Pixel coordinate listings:
* * * * * * *
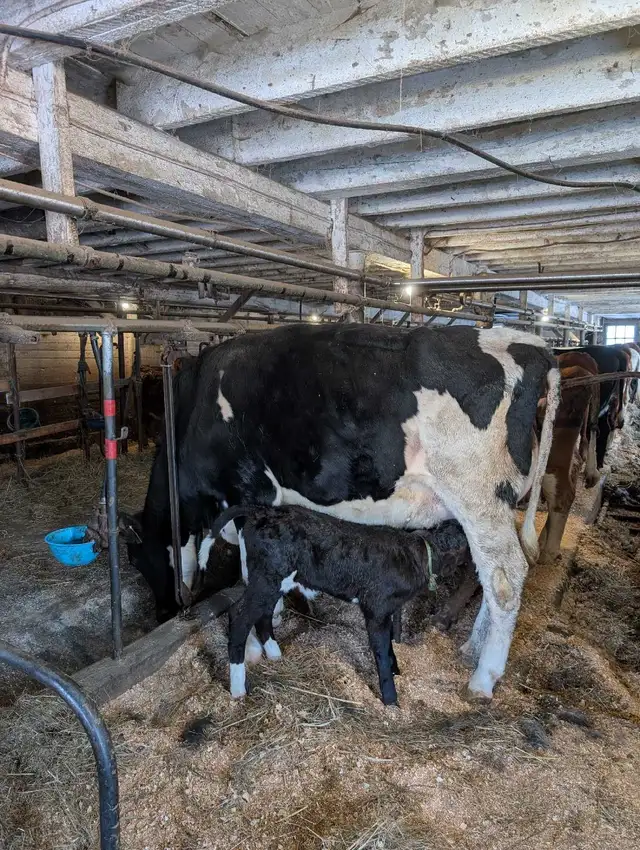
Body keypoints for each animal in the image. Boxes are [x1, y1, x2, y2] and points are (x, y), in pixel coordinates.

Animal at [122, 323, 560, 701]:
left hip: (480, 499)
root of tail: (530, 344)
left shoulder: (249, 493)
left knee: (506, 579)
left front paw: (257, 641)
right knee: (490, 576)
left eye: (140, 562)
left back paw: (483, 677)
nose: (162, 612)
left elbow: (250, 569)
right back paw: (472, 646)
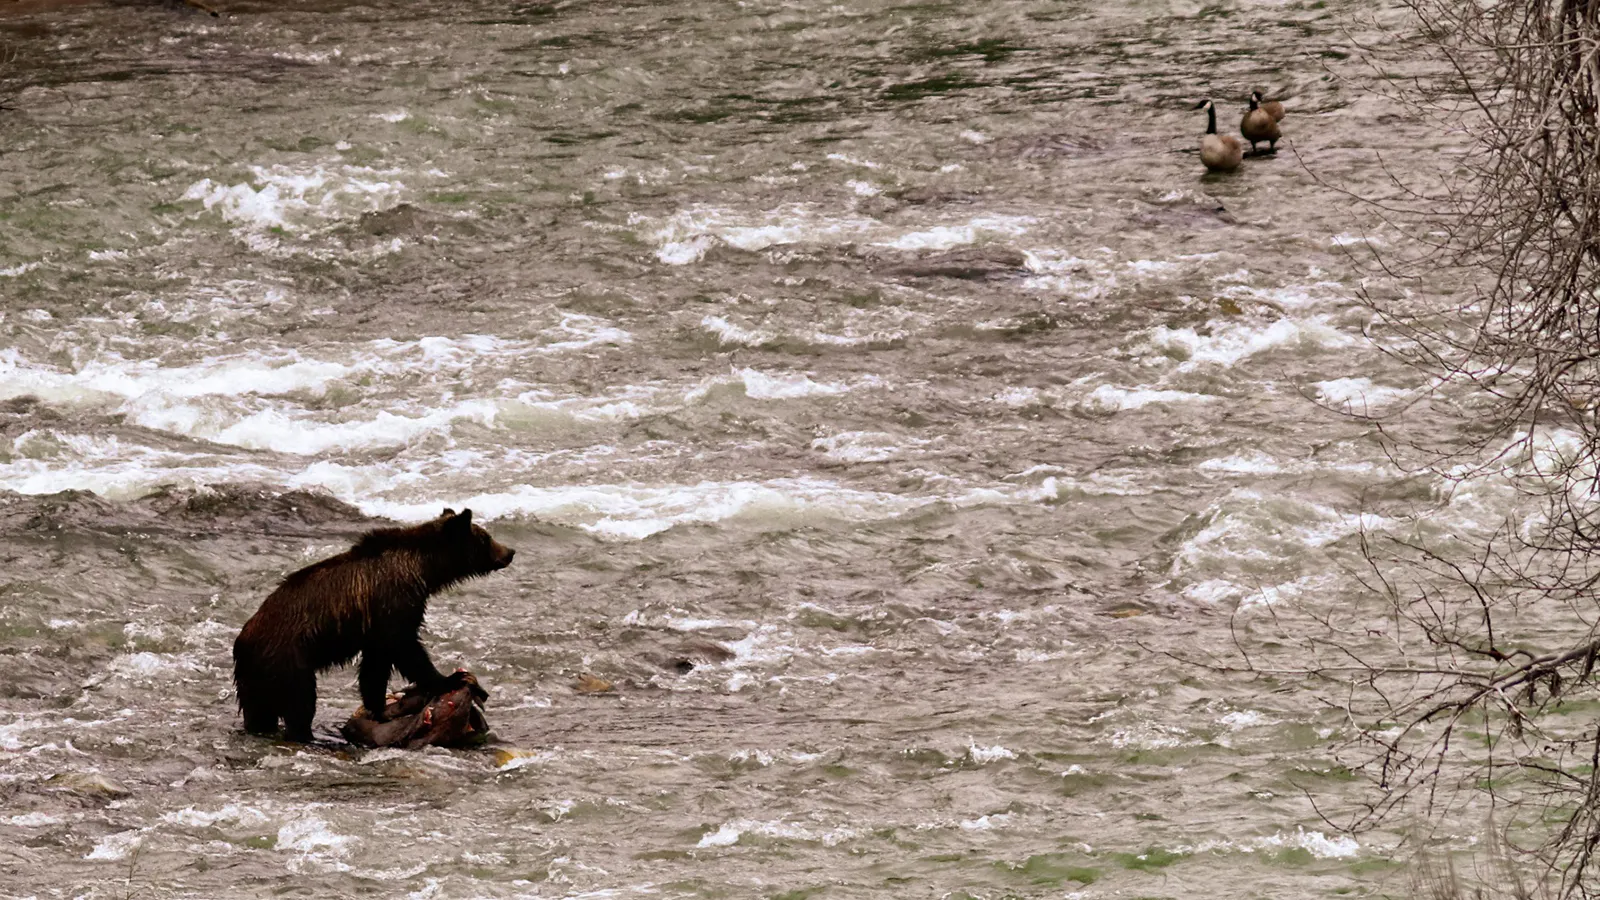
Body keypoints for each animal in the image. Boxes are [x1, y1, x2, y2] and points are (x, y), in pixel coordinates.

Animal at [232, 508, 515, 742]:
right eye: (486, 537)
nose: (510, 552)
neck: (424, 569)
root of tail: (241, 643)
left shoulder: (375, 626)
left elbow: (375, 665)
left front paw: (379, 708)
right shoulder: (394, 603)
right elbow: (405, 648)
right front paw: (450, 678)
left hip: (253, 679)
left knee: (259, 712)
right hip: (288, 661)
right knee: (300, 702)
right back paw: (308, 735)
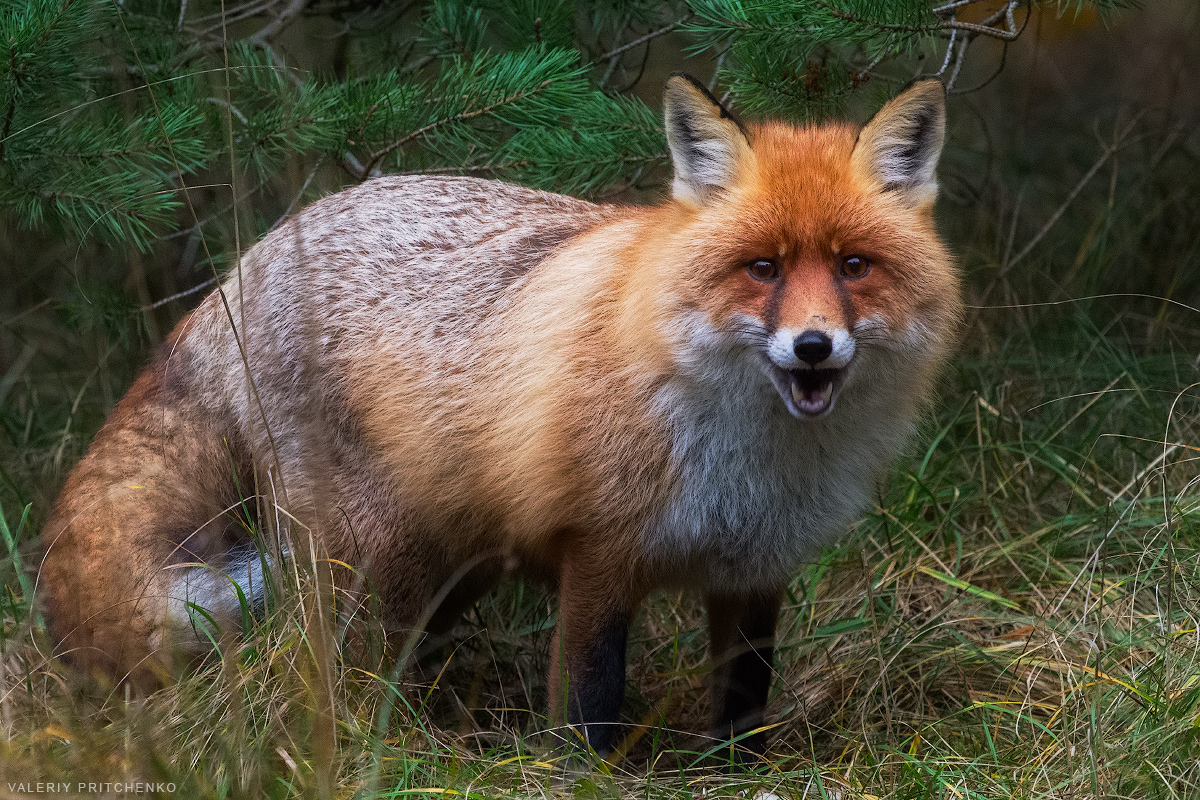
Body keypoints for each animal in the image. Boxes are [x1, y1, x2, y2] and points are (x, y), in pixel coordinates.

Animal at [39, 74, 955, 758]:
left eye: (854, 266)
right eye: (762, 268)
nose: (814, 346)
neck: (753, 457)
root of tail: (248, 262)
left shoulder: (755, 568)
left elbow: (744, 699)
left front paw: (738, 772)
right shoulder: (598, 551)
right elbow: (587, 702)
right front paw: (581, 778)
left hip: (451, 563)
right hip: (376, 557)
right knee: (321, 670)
* * * * * * *
WHAT YOU ARE ASKED TO DO: Although the records above contain pictures, the copy must not; set down exactly the lines from the one with "left elbow: (250, 569)" up to and including the one with "root of tail: (241, 643)".

OUTPUT FOR THIS TASK:
left elbow: (250, 569)
right back paw: (472, 646)
Body keypoints for each animal in the image. Boxes are [x1, y1, x2, y2] and points are (x, y), in pixel coordinates.

Animal at [232, 508, 515, 742]:
right eye: (486, 537)
nose: (510, 552)
neck: (424, 569)
root of tail: (241, 643)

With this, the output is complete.